George Jones, editor in chief of Computer Gaming World, calls Quake 3 a perfect entry point to the genre, pointing out that complete newbies can train against the game's artificial-intelligence bots to hone their skills rather than just getting slaughtered online for weeks on end. And Garth Chouteau, a spokesman for the Professional Gamers League, which promotes video-game championships, points out that Quake 3 will make a much better spectator sport than its predecessors. "There's absolutely no question that Id was thinking about Quake 3 from a spectator standpoint," he says. "I don't want to make it sound like Id was taking orders from us, because they weren't. But by making all the spaces better-lit and details like flashing the names above each player ahead of you, they've created a game that novices and nonplayers will be more able to understand."

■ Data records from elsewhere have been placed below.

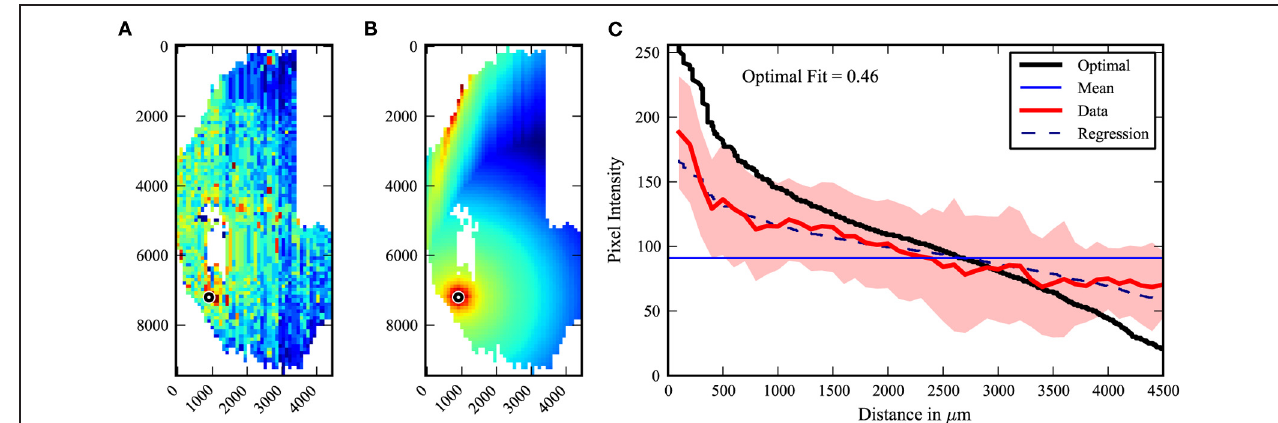
FIGURE 3 | Center-surround quantification model. The degree to which the observed labeling pattern (A) fits a center-surround model was quantified by organizing the observed pixel values into an “optimal” center surround as shown in (B) . (C) The pixel intensities of A and B are then plotted by distance from the injected site, with the mean and standard deviations of the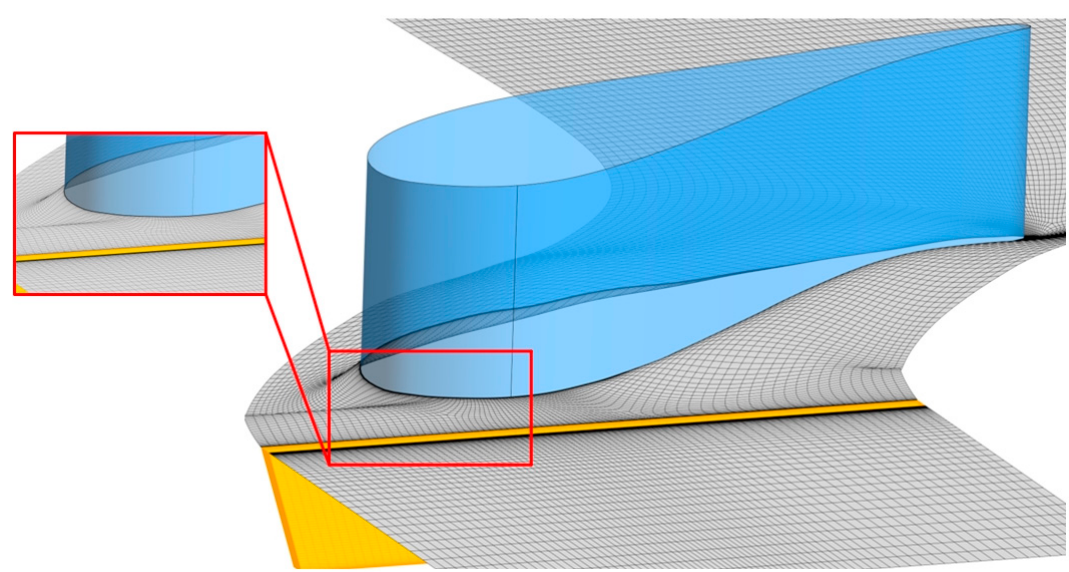
Figure 6. Computational mesh.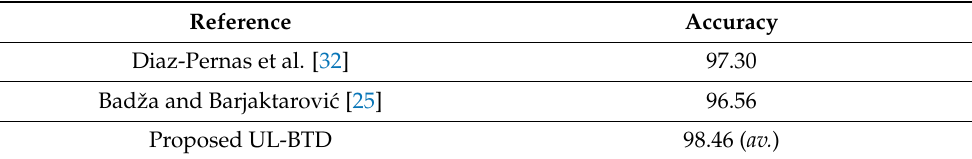
Table 10. Comparison of SVM and CNN in terms of complexity for 613 test images (20% of the dataset).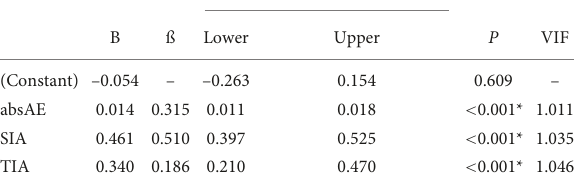
TABLE 4 Linear regression analysis of the difference vector in patients of the femtosecond group with target induced astigmatism over 0.75 D (adjusted R 2 = 0.406, p < 0.001*).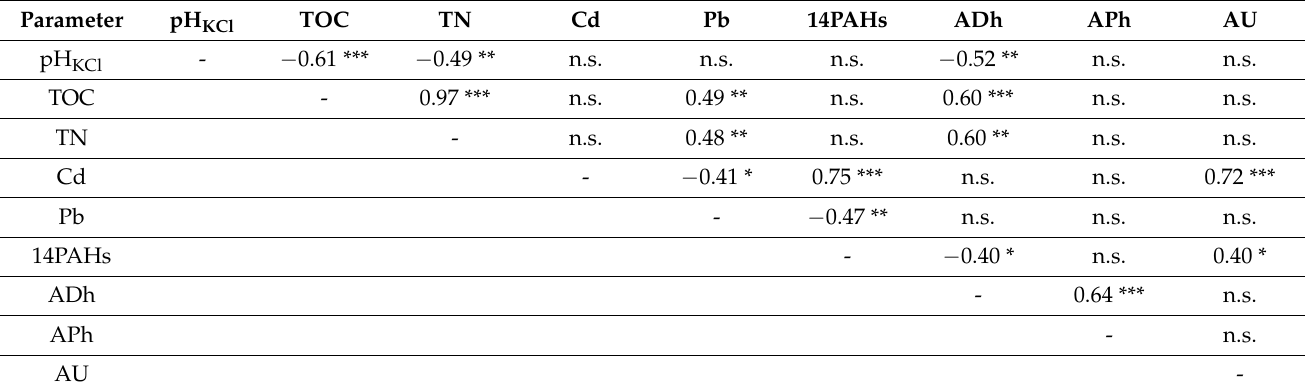
Table 12. Significant correlation coefficients between studied soil parameters (N =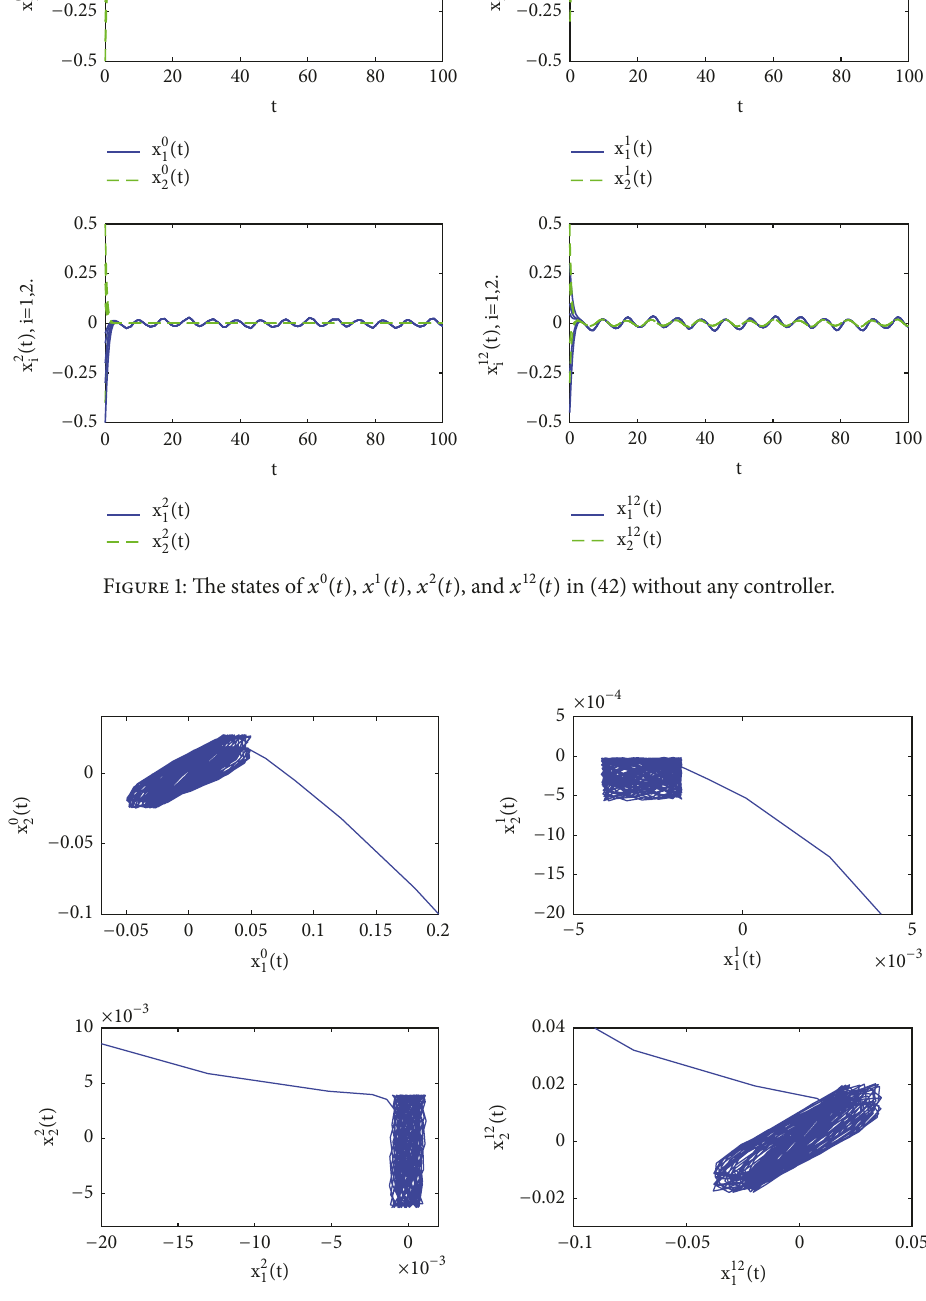
Figure 2: The states of four parts of 𝑥 1 (𝑡) and 𝑥 2 (𝑡) in 2-dimensional space without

These departures from the previous games' more "realistic" environments draw immense criticism in some quarters, of course. So does the fact that Quake 3 characters "spawn" into the arena with 125 health points, 25 more than the maximum available during normal gameplay (the extra points serve as a buffer against instant annihilation during the first few moments of play). This change, Devine explains, is engineered to defeat an old tactic: snipers ambushing barely resurrected players with a single shot from the rail-gun. Under the wrong conditions, a player could die several times in a minute without even firing off a shot in defense. Quake 3's extra health points at least give them a chance to sprint away -- damaged but not dead -- while the sniper's rail-gun languorously recharges. To hardcore gamers, who endured such hazing years ago, that seems like mollycoddling the newbies. Then again, it's hard to generate much sympathy for players whose tactics make them blood brothers to the deer hunters who use roof-mounted spotlights to hypnotize their prey.

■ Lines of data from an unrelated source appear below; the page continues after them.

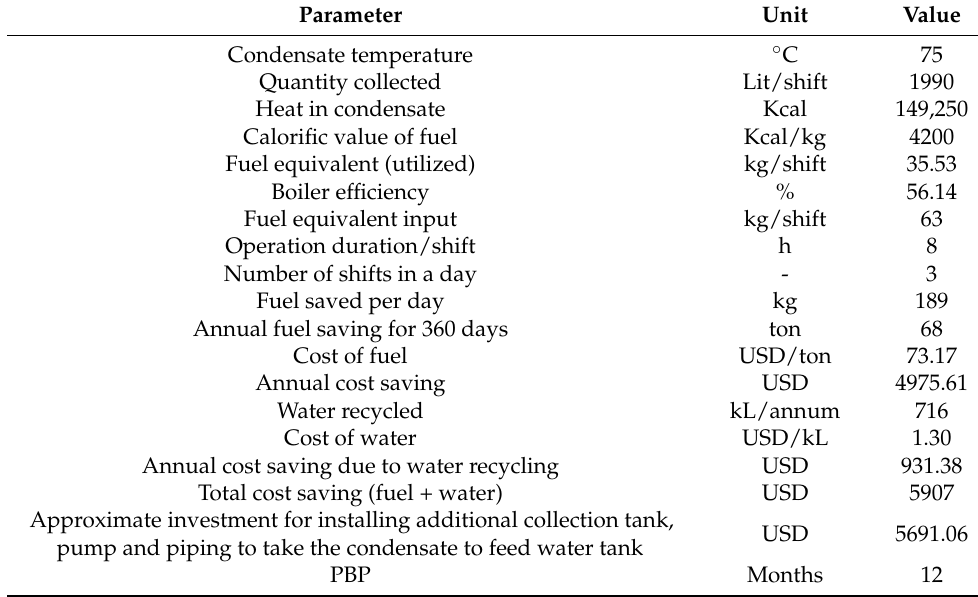
Table 10. Energy saving opportunity in boiler through condensate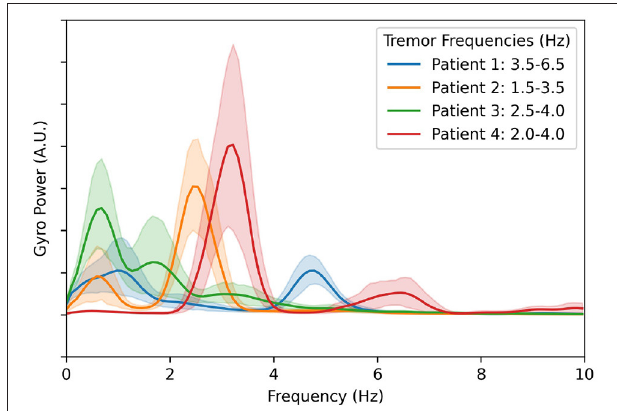
FIGURE 2 | Averaged gyroscope magnitude power spectra from all movement periods during all experiments and calibration sessions with DBS turned off. The first peak in each patient’s tremor spectrum above 1.5 Hz is considered to be the patient’s peak tremor frequency. The resulting frequency ranges used to estimate tremor severity for each patient are shown in the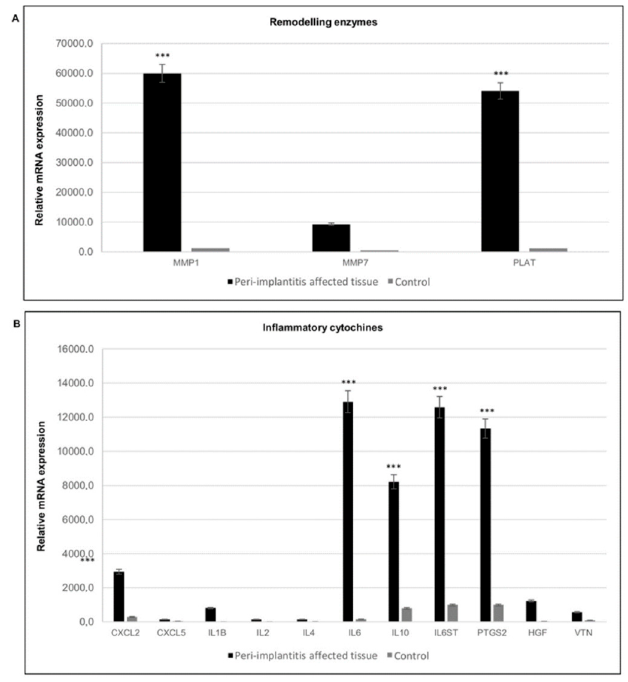
Figure 7. Gene expression profile of genes involved in extracellular matrix remodeling and of inflammatory cytokines. ( A ) Gene expression of matrix metallopeptidases in peri-implantitis a ff ected tissues (black) and healthy tissue (grey). ( B ) Gene expression of inflammatory cytokines and chemokines metallopeptidases in peri-implantitis a ff ected tissues (black), and healthy tissue (grey). The bars are related to the increase / decrease related to the value obtained from the control (peri-implant healthy tissue). Black bars peri-implantitis a ff ected tissues, grey bars control. T-tests were used to determine significant di ff erences ( p < 0.05). * p < 0.05; ** p < 0.01; *** p <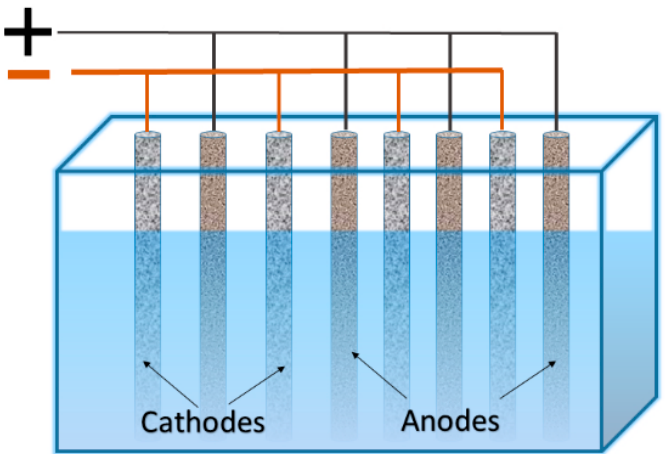
Figure 1. Arrangement of cathodes and anodes in “sandwich” configuration.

Naturally, Devine strenuously objects to any implication that Quake 3's design has been much shaped by market forces. "We built the game with the Id staff as the target audience," he says. "That includes everyone from John Carmack to Donna Jackson the receptionist, and we value our view over everyone else's." Whatever the motivations for its design, Quake 3 is almost a guaranteed hit when it finally comes out. (As usual, Id is honing to its tautological "the release date is the day we release it" policy.)

As Fong points out, "Id might lose some of the more hardcore audience, but they're gaining 10 to 100 times more new gamers. And even people who thought Quake II was inferior still continued to play the game. A lot of people will switch just because it's the newest game from Id Software."


By Marc Spiegler

Despite frittering away many hours playing computer games, Marc Spiegler has written for Wired, Metropolis, Details and New York, among others. He lives in Zurich, Switzerland.